Apparently, the minister who considers himself innocent and knows much more about the Katosi robbery than he can say publicly, was infuriated that the people who should be in the dock instead of him have bribed the press so heavily that the public may never get to know the real thieves. So when he emerged from court and the first person he saw was this reporter aiming her camera at him, he just got so mad and punched her. (He settled with her out of court and reportedly gave her family the real story of the Katosi swindle and cover – the story that journalists who yell about press freedom have done their best to conceal.)

Collection of cash from criminals to conceal information is certainly a more frequent abuse of media freedom than injuries journalists sustain while covering clashes between political activists and the police. But of course a photo of a journalists being kicked by a cop is more sensational and easier to capture than that of a journalist pocketing a few million shillings from a thieving bureaucrat. The latter is more frequent.

Another form of press freedom abuse which is far more frequent but subtle is journalists’ refusal to give basic quality service to their audiences. This arises out of journalists’ refusal to do a thorough job which would distinguish them from rumour mongers. The refusal of journalists to get all relevant information for their stories, the refusal to get educated about the sector they purport to cover, are deep insults journalists inflict on their audiences. A day in any newsroom in Kampala today can leave a serious observer in tears. For while all reporters can have access to internet resources including ‘Uncle Google’, they simply will not gather the necessary background to better inform themselves about the topic they are covering, even if not for publication.  Some sources often get shocked when on accepting to be interviewed, they have to explain basics of the subject at hand to a reporter who never bothered to first read up about it before seeking the interview. So journalists are not only abusing their audiences, they are also abusing sources. And above all, they are abusing the trust the public has put in them of bringing forward the truth.
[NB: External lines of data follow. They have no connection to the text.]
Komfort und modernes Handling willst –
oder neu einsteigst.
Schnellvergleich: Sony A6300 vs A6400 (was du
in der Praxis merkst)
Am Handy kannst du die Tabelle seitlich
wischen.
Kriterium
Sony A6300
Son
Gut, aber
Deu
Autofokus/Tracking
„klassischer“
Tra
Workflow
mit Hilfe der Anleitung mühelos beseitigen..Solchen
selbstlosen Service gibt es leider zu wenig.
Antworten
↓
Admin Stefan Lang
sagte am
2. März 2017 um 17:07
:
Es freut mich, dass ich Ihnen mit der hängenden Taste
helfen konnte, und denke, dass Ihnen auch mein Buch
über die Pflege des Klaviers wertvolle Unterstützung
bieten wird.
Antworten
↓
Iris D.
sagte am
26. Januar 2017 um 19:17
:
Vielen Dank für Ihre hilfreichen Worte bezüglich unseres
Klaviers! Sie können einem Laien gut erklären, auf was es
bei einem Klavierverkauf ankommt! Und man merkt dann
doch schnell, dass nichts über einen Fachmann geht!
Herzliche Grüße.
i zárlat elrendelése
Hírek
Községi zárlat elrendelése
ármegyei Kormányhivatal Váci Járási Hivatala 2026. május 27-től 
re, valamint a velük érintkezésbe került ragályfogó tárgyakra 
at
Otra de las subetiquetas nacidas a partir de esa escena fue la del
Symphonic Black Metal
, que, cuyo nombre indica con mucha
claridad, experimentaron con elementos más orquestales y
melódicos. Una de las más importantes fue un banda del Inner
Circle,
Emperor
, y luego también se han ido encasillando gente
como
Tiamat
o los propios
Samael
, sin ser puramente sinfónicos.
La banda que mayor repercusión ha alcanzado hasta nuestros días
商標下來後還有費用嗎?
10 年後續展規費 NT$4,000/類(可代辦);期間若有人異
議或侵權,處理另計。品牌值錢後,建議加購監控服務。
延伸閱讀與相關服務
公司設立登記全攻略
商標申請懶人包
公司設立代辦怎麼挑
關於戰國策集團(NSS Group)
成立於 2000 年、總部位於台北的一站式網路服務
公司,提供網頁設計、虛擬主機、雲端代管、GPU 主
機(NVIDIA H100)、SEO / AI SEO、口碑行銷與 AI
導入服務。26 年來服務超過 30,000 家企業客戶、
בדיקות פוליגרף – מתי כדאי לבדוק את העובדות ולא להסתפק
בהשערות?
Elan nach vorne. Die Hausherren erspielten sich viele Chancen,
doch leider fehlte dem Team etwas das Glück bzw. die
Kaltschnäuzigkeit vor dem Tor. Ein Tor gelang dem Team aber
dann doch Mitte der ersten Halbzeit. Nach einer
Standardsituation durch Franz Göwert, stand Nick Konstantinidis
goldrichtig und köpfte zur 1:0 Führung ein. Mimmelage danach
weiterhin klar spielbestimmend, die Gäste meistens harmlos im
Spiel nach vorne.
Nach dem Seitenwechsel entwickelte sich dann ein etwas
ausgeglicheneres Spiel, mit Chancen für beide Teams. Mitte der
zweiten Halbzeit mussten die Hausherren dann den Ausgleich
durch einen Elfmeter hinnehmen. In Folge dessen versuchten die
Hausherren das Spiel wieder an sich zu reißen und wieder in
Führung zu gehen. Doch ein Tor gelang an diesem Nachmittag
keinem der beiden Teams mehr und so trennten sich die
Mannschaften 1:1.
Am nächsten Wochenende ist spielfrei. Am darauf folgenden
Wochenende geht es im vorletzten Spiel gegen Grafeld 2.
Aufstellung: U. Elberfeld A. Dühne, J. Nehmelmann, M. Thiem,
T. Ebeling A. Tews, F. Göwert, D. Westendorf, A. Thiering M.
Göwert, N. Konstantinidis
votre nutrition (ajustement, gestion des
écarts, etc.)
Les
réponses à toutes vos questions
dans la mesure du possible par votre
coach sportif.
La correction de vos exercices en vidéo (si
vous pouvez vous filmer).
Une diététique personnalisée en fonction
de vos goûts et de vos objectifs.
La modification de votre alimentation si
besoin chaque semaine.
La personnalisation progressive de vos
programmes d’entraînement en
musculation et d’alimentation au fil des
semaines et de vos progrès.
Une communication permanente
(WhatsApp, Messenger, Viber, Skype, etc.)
Yes. The biggest casualty in this abuse of media freedom by journalists is truth. It is a much bigger abuse of press freedom than what happens at scenes of political demonstrations.


  1. I entirely agree with the argument, but on the side of taking bribes to conceal relevant information from the public; I should say that most media organizations in the country have failed to facilitate and reasonably motivate their reporters such that their ‘major bread’ has always been in form of a bribe picked in the course of the story.
    Without better pay, Journalists will continue to trade their ethical code with whatever will deliver food on their tables, pay their children school fees, sort out their land lords, name it!
    And in most cases even (these bribes) are shared with the editors.
    The fact that most media houses in the country majorly depend on freelancers(cheap labor) for stories will see Ugandan public always getting scanty news or no news at all as the freelancers ‘avoid to bite the hand that feeds’.

  2. Excellent to spark more (and needed) discussion on media ethics and work of journalists in Uganda.

    As everyone, including the author, would understand, media house policies directly and indirectly compromise media outputs. This includes in-depth and investigative reporting. It is for sure much easier to cover and report on events like police actions, which the media is doing well, to show the reality on the ground in Uganda, and in a better way than citizens with a mobile phone would.

    The author proposes no solutions to the issues posed. Much relates to ownership and policy matters, and he is welcome to submit ideas to fix these. It also relates to compromised sources of data, and maybe a very weak whistleblower culture.

    However he appears to have some inside information on scandals, and if so, I am sure there would be a few journalists, maybe supported by ACME, interested in pursuing it. Journalists are often only as good as their sources.